**WORK REQUEST:** With all pictures excluded, restate the records that follow exactly as written.
───
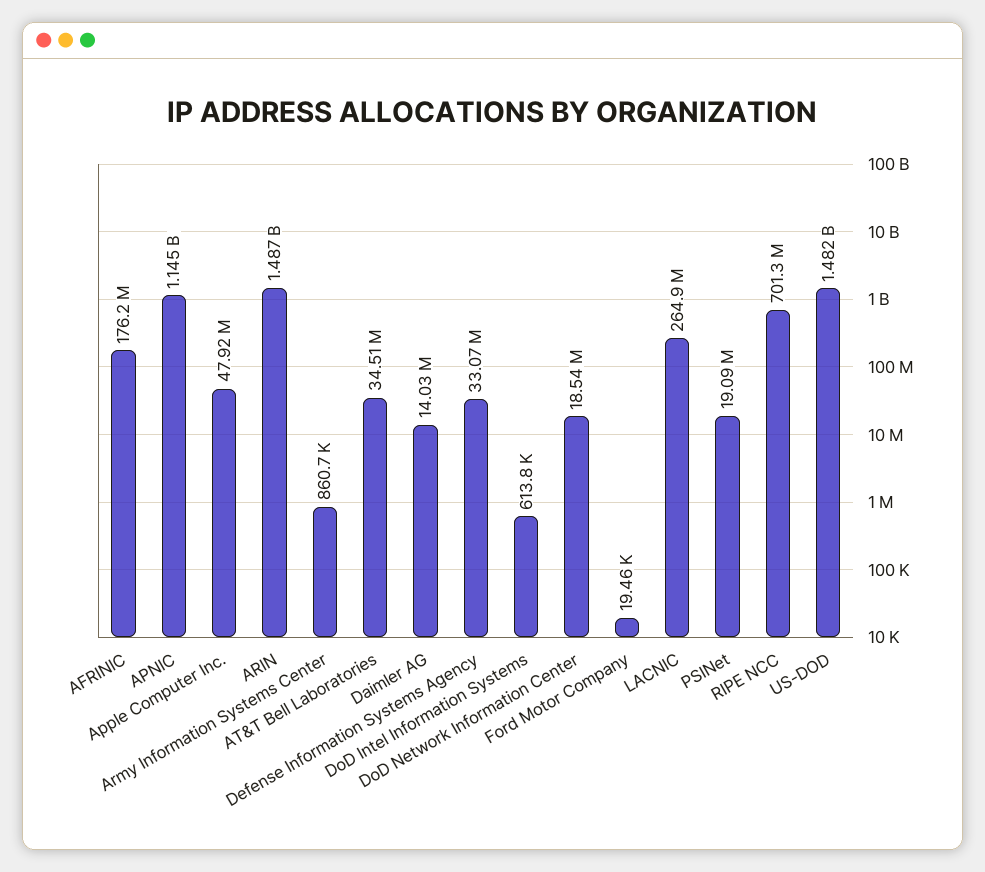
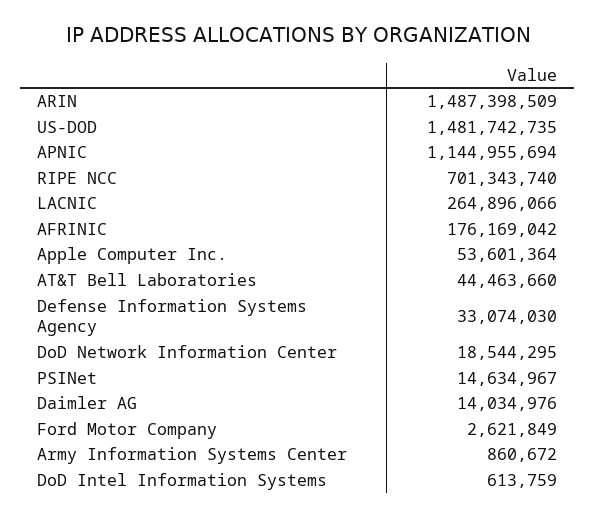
Apple Computer Inc.: 47920000 -> 53601364
AT&T Bell Laboratories: 34510000 -> 44463660
Ford Motor Company: 19460 -> 2621849
PSINet: 19090000 -> 14634967

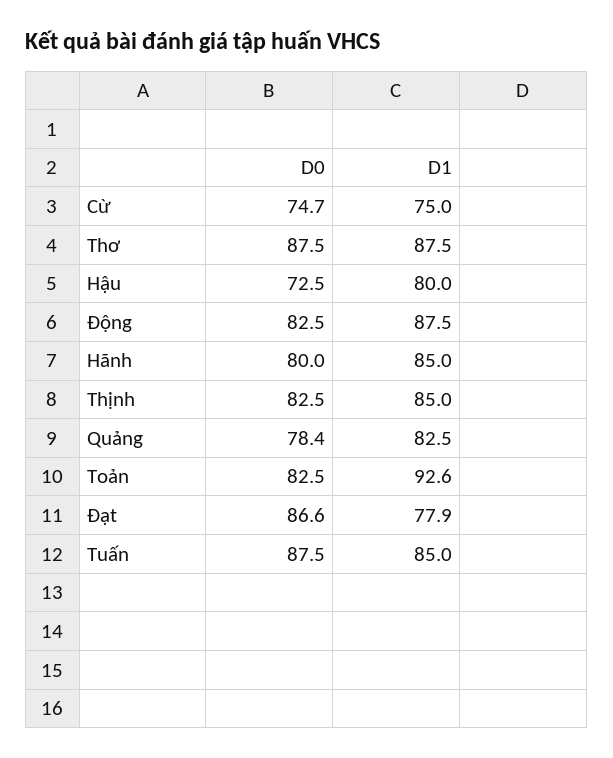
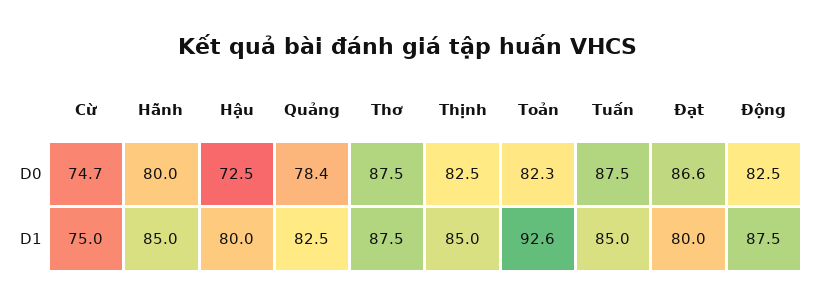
D0, Toản: 82.5 -> 82.3
D1, Đạt: 77.9 -> 80

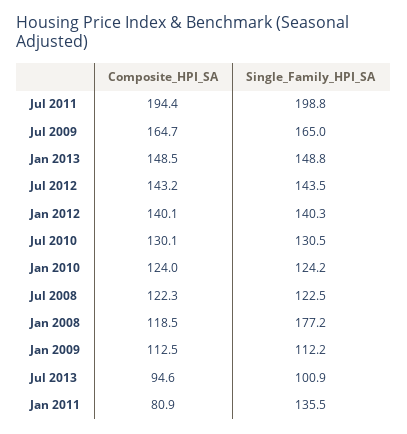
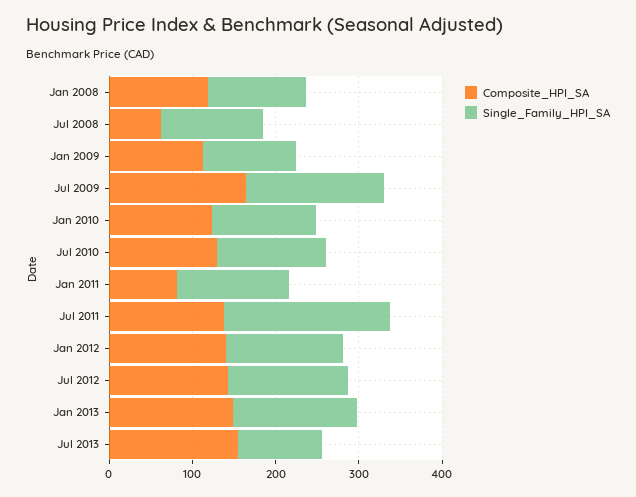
Composite_HPI_SA, Jul 2011: 194.4 -> 140
Composite_HPI_SA, Jul 2008: 122.3 -> 60
Single_Family_HPI_SA, Jan 2008: 177.2 -> 120
Composite_HPI_SA, Jul 2013: 94.6 -> 160

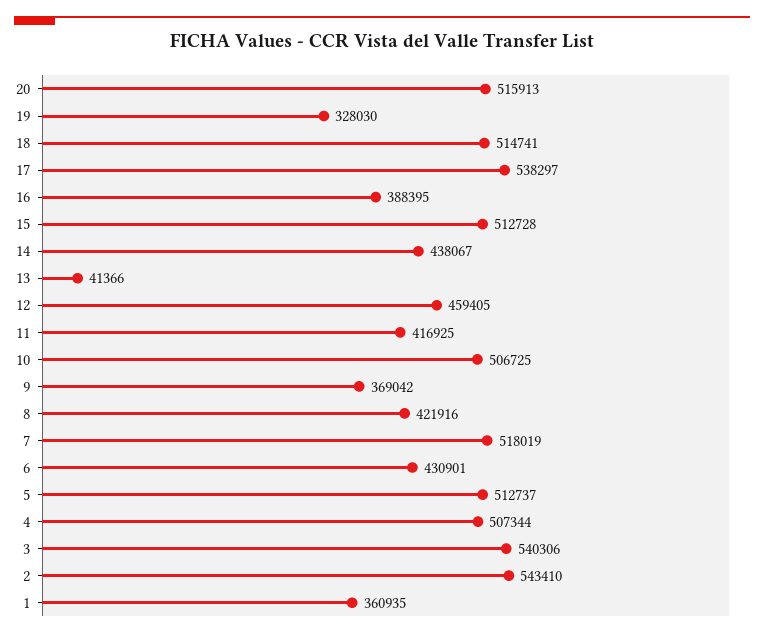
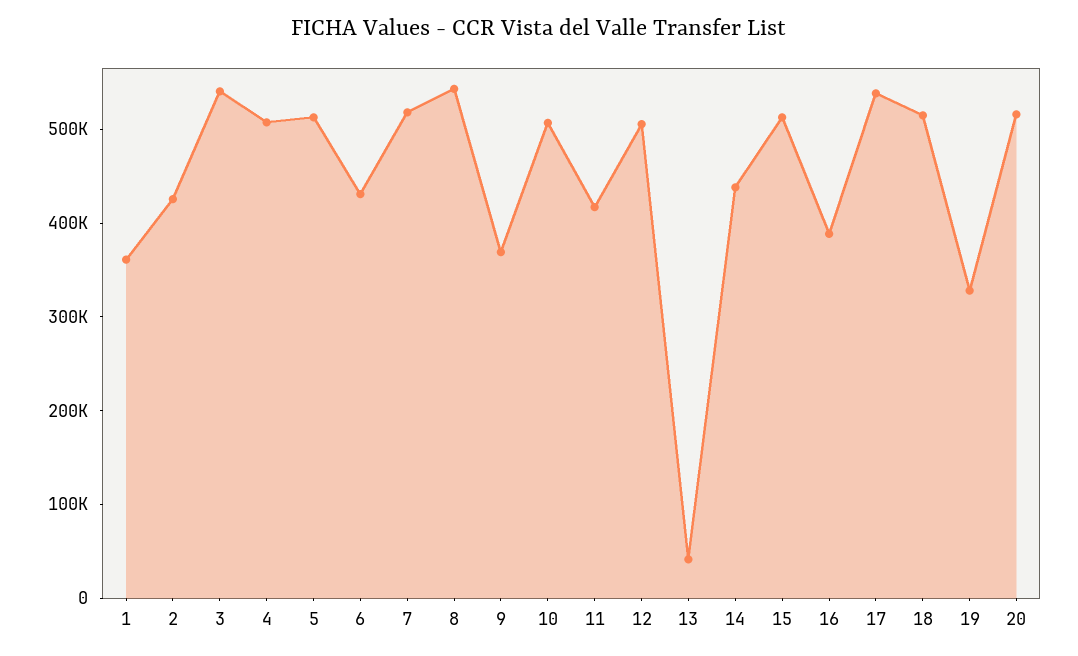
12: 459405 -> 500000
8: 421916 -> 540000
2: 543410 -> 420000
───
**SOLUTION TO THIS EXERCISE:**
Apple Computer Inc.: 47920000 -> 53601364
AT&T Bell Laboratories: 34510000 -> 44463660
Ford Motor Company: 19460 -> 2621849
PSINet: 19090000 -> 14634967

D0, Toản: 82.5 -> 82.3
D1, Đạt: 77.9 -> 80

Composite_HPI_SA, Jul 2011: 194.4 -> 140
Composite_HPI_SA, Jul 2008: 122.3 -> 60
Single_Family_HPI_SA, Jan 2008: 177.2 -> 120
Composite_HPI_SA, Jul 2013: 94.6 -> 160

12: 459405 -> 500000
8: 421916 -> 540000
2: 543410 -> 420000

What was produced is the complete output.